The Death of Louis XIV

D
 
three and a half stars.png

Exceptional but demanding, this ultimately uneven film is the work of a filmmaker unknown to us.

The Death of Louis XIV.jpg


This extraordinary film is the latest of a series of features to be made by the Catalan director Albert Serra whose work has never been released here before. One reason for that may lie in the fact that he favours working with non-professional actors so that usually there are no big names attached that would help to sell his work. This time, however, he has in the central role one of the legendary names in French cinema, Jean-Pierre Léaud. His presence here as Louis XIV will attract attention, but that does not mean that Serra’s film makes for easy viewing.

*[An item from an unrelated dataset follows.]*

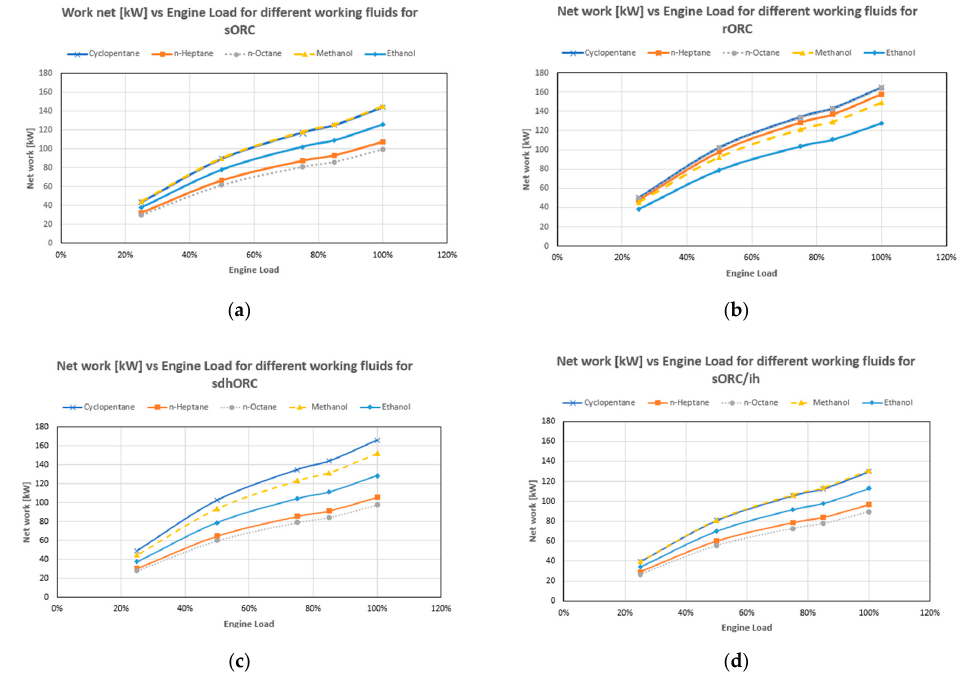
Figure 4. Net Work against Engine Load for different working fluids ( a ) sORC; ( b ) rORC; ( c ) sdhORC; ( d ) sORC/ih.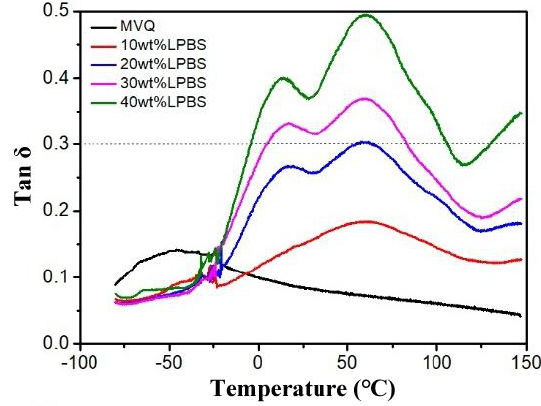
Figure 4. DMA curves of PBS-gel/MVQ composites tested at 1 Hz.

Although initially envisaged as a work that would become a museum installation, this is a film which, despite its intimate nature as a study of a dying man set in his bedchamber, demands to be seen in the cinema. Working with Jonathan Ricquebourg as his photographer, Serra opts for the ’Scope screen and makes great play with the faces of his players while utilising the space around to suggest the world that is receding from Louis XIV now that he can rarely rise from his bed. This is a slow-moving minimalistic film, one that comes across as a work of total integrity - and that extends to the limited use of music perfectly judged. Watching this piece one thinks of Dreyer and of Bresson, although this may not be a religious film. In point of fact it is uncertainty as to what Serra is aiming at that reduces my own rating for a film which will in any case be too demanding for many viewers.

The screenplay by Thierry Lounas and Serra himself draws on two sets of memoirs of the period but, however precise the detail on screen, the very casting of Léaud alters our perceptions. The image we hold of this actor is from his debut film, Les Quatre Cents Coups of 1959, and, given that film’s fame and availability, even younger viewers will be aware of it. Consequently, when we view this study of the dying Louis it becomes a much wider reflection on aging: Léaud wears giant wigs for the part and may have been made up, but, whatever his own state of health, the face of the actor as a septuagenarian makes us recall his youthful appearance from 1959. His performance here is a very fine one that illustrates his ability just to be in front of the camera rather than making us aware of somebody acting well, but even so we feel that we are watching Louis and Léaud simultaneously.

This means that, regardless of its precise period setting, Serra’s film seems to be about all of us - Louis, Léaud, the viewer - and the way in which we may all come to suffer on our deathbeds. If this had been a Bresson film, it would doubtless have ended with music that was transcendental, seeking to persuade us - successfully or not - that, despite the human pain and suffering, God’s salvation awaits us. Here, as in Bresson’s A Man Escaped, the music of Mozart features. However, the relatively substantial extract that we hear from his C minor Mass comes not at the end but only towards the end when the king’s final decline and death are still ahead. It sounds like a flourish but occurs too soon to carry that message. Instead the death is followed by an autopsy and the last word is not ‘Amen’ but a comment from a doctor: belonging to an age in which medicine still vies with supposed magic remedies, he declares: “We’ll do better next time”. But that cuts across the wider subject of death and whether or not it is indeed the end. At this late stage with the film slowing up even more its possible meaning becomes ever more enigmatic. But, successful or not in the fullest sense, this is a work of art.

MANSEL STIMPSON

Cast
: Jean-Pierre Léaud, Patrick d'Assumçao, Marc Susini, Jacques Henric, Bernard Belin, Irène Silvagai, Vicenç Altaló, Alain Lajoinie.

Dir Albert Serra, Pro Thierry Lounas, Screenplay Thierry Lounas and Albert Serra, Ph Jonathan Ricquebourg, Art DirSebastián Vogler, Ed Ariadna Ribas, Artur Tort and Albert Serra, Music Marc Verdaguer, Key Costumes Nina Avramovic.

Capricci/Rosa Filmes/Andergraun Films/Bobi Lux/Ciné +-New Wave.
116 mins. France/Portugal/Spain. 2016. Rel: 14 July 2017. Cert. 12A.